I got up around 7 a.m. in the Colter Bay campground at Grand Teton National Park, ate a quick breakfast and packed up.  I drove over to the Jackson Lake Lodge, where the rich-and-famous overnight it, and I was pretty impressed.  The lodge features a terrific view of Jackson Lake and the Tetons and wasn’t as snooty as I was afraid it would be.  Too rich for my blood to stay here, but a nice place to visit for a few minutes.

 
 
Above:  After camping at Grand Teton National Park, I drove across Wyoming until I reached Laramie, where I had dinner with Warren, an old friend from Portland, and his wife Karla and their two kids.

 

I finally left Grand Teton National Park around 9 a.m., heading south on U.S. 191, the same highway I took through Moab, Utah a week earlier, then I turned east onto U.S. 26, the same highway that I used to take every day in Portland, as I commuted home.  I followed the highway across the high, windy plains of Wyoming, passing through Dubois and Lander and past the turnoff for South Pass.  This was “Oregon Trail” country, the route followed by thousands of pioneers in covered wagons starting in the 1840s, and South Pass, a few miles south of my route, was where the Oregon Trail gently crossed over the Continental Divide. 

South Pass, by the way, is a very gentle upslope-then-downslope, and very suitable for covered wagons.  It was discovered by one of my Mountain Man (i.e., fur trapper/explorer) heroes, Jedediah Smith, back in the 1820s.  I read Jed Smith’s biography many years ago and was astounded by his adventures, traveling around the West in the 1820s, mostly alone, as well as his countless and continual escapes with death, as he mapped large swaths of the American West that had previously been unknown.  He was an incredible guy who met his fate at a young age on the plains of Kansas.  Some day they’ll have to make a movie about Jedediah Smith's life.  It would be something like “The Revenant” (the 2015 movie starring Leonardo DiCaprio about the true story of another Mountain Man, Hugh Glass), but would be even more fascinating.

South Pass is a historic site because it provided a gentle crossing of the Continental Divide.  But where, you might ask, was North Pass?  Well, actually North Pass was the former name of Lemhi Pass on the Idaho/Montana boundary, where I’d camped a few nights earlier.  It was renamed “Lemhi Pass” in honor of the Lemhi Indians in the late 1800s.  So now you know.

I stopped at Split Rock, one of the landmarks of the Oregon Trail, just as I had back in 1993.  That year was the 150th anniversary of the opening of the Oregon Trail, so I decided to follow it all the way from St. Louis to Portland.  After spending 30 minutes at Split Rock, I got back in the truck and continued on to Laramie, where I checked into my motel (yes, an actual motel) around 3 p.m.

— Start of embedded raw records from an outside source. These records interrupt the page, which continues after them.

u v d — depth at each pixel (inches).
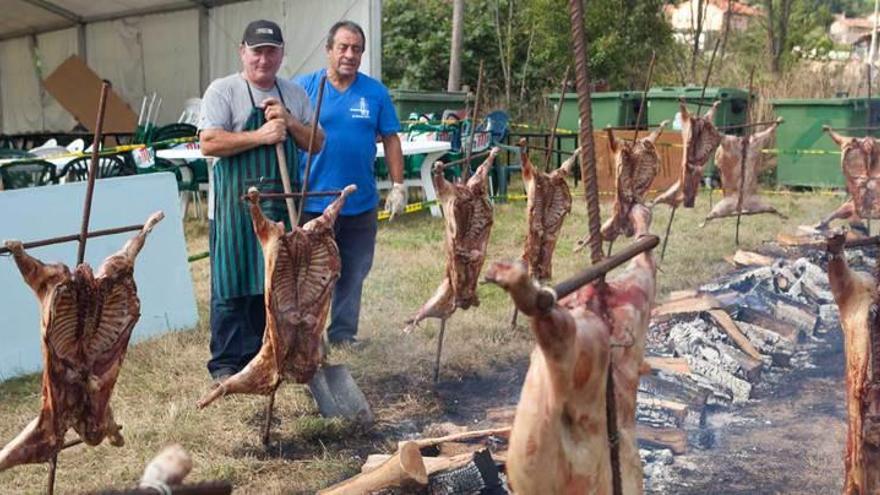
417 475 161.3
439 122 523.5
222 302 225.6
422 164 498.3
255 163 212.5
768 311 293.3
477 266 228.8
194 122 567.5
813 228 425.1
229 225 214.4
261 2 549.0
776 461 197.5
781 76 758.5
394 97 571.5
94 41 681.0
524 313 84.9
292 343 182.7
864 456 137.9
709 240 433.1
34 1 639.1
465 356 262.8
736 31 1091.9
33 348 255.0
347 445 205.2
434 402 230.8
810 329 292.5
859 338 137.2
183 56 611.2
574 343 89.7
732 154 386.9
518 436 92.9
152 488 62.4
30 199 252.4
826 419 223.6
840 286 139.3
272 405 198.1
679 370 235.1
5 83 775.7
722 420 224.4
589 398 94.4
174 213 290.0
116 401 222.7
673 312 277.1
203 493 65.7
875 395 136.3
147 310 281.1
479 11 833.5
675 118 576.4
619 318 107.1
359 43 248.4
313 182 251.8
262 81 215.6
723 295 301.3
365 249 263.0
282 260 178.7
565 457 93.9
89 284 143.9
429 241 427.2
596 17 789.9
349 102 251.4
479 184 227.0
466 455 168.6
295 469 191.6
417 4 861.8
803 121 588.1
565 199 263.6
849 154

One of my old friends from Portland, Warren, lives in Laramie and I’d sent him an email a week earlier, telling him I’d be coming through town.  Warren and I used to work for the same engineering firm in Portland doing computer mapping.  I hadn’t seen him in about four years, just before his wedding in Portland.  No, I didn’t see him AT his wedding – I was invited, but I never attend weddings (too much formality).  So instead we had some grilled brats on my patio deck in Portland a few days before he got married.

After checking into my motel in Laramie, I called Warren, then I went over to his house, which was near downtown Laramie and a few blocks south of the University of Wyoming campus.  He gave me a tour of the university, then we returned to his house and shortly afterwards, his wife, Karla, came home.  Karla, by the way, had worked for the same engineering firm in Portland, so she was an old friend, too. 

Warren grilled up a great steak dinner and the five of us (with Warren and Karla’s two kids) had a wonderful time.  I’m kind of a hermit, as you may have guessed from reading my website, and it had been a long time since I’d eaten dinner with anyone.  But I must admit that it was the nicest evening I’d spent in a long time.